Furthermore, the Court noted that “Kolmar’s subsequent unilateral offers to resolve this matter including bringing the Kolmar Lawsuit were not accepted prior to Kolmar rescinding its prior offers to resolve this matter;” additionally, Kolmar had a right to rescind the March Deadlock notice because the terms were commercially reasonable and Kolmar continued to act in a commercially reasonable manner during the course of the parties’ interactions.
Finally, the Court held that “no reading of the Operating Agreement supports the notion that the Deadlock Provision is designed to have the acquiring member satisfy Process Tech’s obligation to repay the member loans.”

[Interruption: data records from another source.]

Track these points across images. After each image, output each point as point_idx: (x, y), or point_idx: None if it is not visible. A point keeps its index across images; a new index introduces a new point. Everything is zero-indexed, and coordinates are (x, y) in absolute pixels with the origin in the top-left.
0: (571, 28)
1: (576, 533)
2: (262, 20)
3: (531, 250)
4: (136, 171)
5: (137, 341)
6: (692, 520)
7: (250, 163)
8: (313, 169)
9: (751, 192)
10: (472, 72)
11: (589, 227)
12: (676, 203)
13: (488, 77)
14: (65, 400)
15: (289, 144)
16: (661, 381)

This case provides a good example of the use of the “shotgun” provision by each side of a business transaction. First, Kolmar triggered the provision to resolve a set of circumstances that came to a head with the appointment of CEO that it viewed to be unacceptable—either it would get full control of Process Tech or wash its hands. Lard agreed to buy out Kolmar, but its proposal contained terms the parties couldn’t work through. As a result, Kolmar activated the other option under the provision and exercised its right to buy out Lard; ultimately, going to court to force Lard to sell its interests under the provision. Lard followed Kolmar into the court with its own lawsuit, arguing that it was owed close to twice the amount that Kolmar cited. Finally, with the value of Process Tech eroded in the midst of COVID, Lard attempted to use the provision—and the parties’ previously agreed upon price—to extract more than the probable value of its interest in Process Tech through litigation. However, the Court determined that, inter alia, Lard’s breaches of the Operating Agreement discharged Kolmar’s obligations under the “shotgun” provision.
By Alvin Li and Muhammad U. Faridi
 As noted in the first footnote of the opinion, the Court’s references to the docket were generally references to that of a related case, Lard-PT, LLC v. Seokoh, Inc., Index No. 651726/2020 (Sup. Ct., NY Cty. Mar. 16, 2020). This opinion also consolidated the 650983 and 651726 matters together under Index No. 650983/2020.
 Seokoh, the plaintiff/defendant in these matters, is the wholly-owned subsidiary of Kolmar Korea Co., Ltd. Seokoh, Index No. 650983/2020, Doc. No. 2 at 2. The LLC Agreement defines Seokoh as “Kolmar”, id., Doc. No. 3 at 1, and Justice Borrok lists the same definition at the start of the decision.
 The Operating Agreement refers to Kolmar and WLM (the predecessor in interest to Lard). To reduce confusion, we will just use Lard throughout this post.
 As excerpted in the opinion, Kolmar’s June 2019 letter alleged that Process Tech was deteriorating, in part, because the CEO position had been vacant for over 5 months due to Lard’s candidate resigning after allegations of improper behavior against a Process Tech employee as well as the failure to renew a $4 million loan, which was tied to $20 million plus in potential cross defaults.